By default, seaborn's barplot function operates on the entire dataset to compute an estimate based on the mean. The thin, black vertical "error bars" represent a 95% confidence interval. You can use the errorbar parameter to change this default value.

You should also take note that the hue parameter is available with most of seaborn's functions. It allows you to visualize categories. Each category is represented by a unique color. Also, a legend is displayed that maps category names to colors.

Create a combined histogram of a single variable across multiple categories¶

In the next set of exercises, we will switch to seaborn's "penguins" built-in dataset that provides a richer set of categories and variables. But first, you should load and view the dataset to get familiar with its columns and the types of data they contain:

In [ ]:

# Load and display the penguins dataset
penguins = sns.load_dataset('penguins')
penguins

Out[ ]:

	species	island	bill_length_mm	bill_depth_mm	flipper_length_mm	body_mass_g	sex
0	Adelie	Torgersen	39.1	18.7	181.0	3750.0	Male
1	Adelie	Torgersen	39.5	17.4	186.0	3800.0	Female
2	Adelie	Torgersen	40.3	18.0	195.0	3250.0	Female
3	Adelie	Torgersen	NaN	NaN	NaN	NaN	NaN
4	Adelie	Torgersen	36.7	19.3	193.0	3450.0	Female
...	...	...	...	...	...	...	...
339	Gentoo	Biscoe	NaN	NaN	NaN	NaN	NaN
340	Gentoo	Biscoe	46.8	14.3	215.0	4850.0	Female
341	Gentoo	Biscoe	50.4	15.7	222.0	5750.0	Male
342	Gentoo	Biscoe	45.2	14.8	212.0	5200.0	Female
343	Gentoo	Biscoe	49.9	16.1	213.0	5400.0	Male

344 rows × 7 columns

In this exercise, you will learn how to combine the distributions of 3 species of penguins across a single variable, flipper length.

In [ ]:

flipper_length = sns.displot(
    penguins,
    x='flipper_length_mm',
    hue='species',
    multiple='stack'
)
flipper_length.set(
    title='Cross-species penguin flipper length',
    xlabel='Flipper length (mm)'
)

Out[ ]:

<seaborn.axisgrid.FacetGrid at 0x154696810>

This stacked histogram reveals the overlap regarding flipper length across the different species. However, it doesn't provide a good view of the data distribution for each species.

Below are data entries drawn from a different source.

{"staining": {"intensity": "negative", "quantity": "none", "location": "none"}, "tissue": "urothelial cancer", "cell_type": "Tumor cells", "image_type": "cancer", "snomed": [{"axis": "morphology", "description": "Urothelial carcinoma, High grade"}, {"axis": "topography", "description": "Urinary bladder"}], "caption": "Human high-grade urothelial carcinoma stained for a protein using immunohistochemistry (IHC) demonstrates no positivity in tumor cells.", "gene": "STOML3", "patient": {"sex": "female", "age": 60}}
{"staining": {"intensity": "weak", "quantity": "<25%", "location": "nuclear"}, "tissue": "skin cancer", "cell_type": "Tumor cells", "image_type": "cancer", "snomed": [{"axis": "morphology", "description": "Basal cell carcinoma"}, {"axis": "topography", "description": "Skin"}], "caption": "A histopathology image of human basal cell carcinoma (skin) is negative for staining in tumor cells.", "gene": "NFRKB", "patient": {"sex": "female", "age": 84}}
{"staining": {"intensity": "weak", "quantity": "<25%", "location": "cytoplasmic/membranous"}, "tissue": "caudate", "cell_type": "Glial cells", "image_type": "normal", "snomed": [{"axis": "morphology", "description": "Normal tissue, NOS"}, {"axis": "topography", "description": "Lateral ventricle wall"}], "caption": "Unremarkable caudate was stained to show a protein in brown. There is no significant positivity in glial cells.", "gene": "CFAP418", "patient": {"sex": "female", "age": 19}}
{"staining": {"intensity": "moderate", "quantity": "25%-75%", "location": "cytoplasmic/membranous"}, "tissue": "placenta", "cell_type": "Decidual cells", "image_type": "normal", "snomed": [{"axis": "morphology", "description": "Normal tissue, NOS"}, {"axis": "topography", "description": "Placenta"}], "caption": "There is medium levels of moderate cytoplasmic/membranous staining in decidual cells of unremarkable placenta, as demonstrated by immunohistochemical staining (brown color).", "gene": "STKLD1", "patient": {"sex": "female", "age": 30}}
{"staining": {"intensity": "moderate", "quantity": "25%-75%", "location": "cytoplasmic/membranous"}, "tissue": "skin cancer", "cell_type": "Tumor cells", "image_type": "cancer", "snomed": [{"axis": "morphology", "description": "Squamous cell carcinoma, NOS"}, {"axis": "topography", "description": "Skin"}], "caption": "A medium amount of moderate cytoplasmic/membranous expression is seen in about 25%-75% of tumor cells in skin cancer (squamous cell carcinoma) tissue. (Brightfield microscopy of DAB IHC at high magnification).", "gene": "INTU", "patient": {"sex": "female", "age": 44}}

Create separate histograms of a single variable for each category¶

In this exercise, you will see how replacing the multiple='stack' parameter with col='species' transforms the combined bar chart into separate bar charts for each species:

In [ ]:

sns.displot(
    penguins,
    x='flipper_length_mm',
    hue='species',
    col='species'
)

Out[ ]:

<seaborn.axisgrid.FacetGrid at 0x154744090>

Multiple linear regression¶

Linear regression is useful for determining the relationship between two variables. In this exercise, you will use the seaborn lmplot() function to visualize a linear fit for bill length x and bill depth y across multiple species of penguins. This function creates a scatterplot of both variables. Then, it fits the regression model y ~ x and draws the regression line.

In [ ]:

# Use the lmplot() function to draw a linear regression model
bill = sns.lmplot(
    penguins,
    x='bill_length_mm',
    y='bill_depth_mm',
    hue='species',
    height=5
)
bill.set(
    title='Linear regression model: Penguin bill length vs bill depth',
    xlabel='Bill length (mm)',
    ylabel='Bill depth (mm)'
)

Out[ ]:

<seaborn.axisgrid.FacetGrid at 0x1542f0fd0>

The endpoints of the regression lines represent the upper and lower limits of the x and y variables. The slope of the regression lines can be used to compute the estimated value of x given y and vice versa.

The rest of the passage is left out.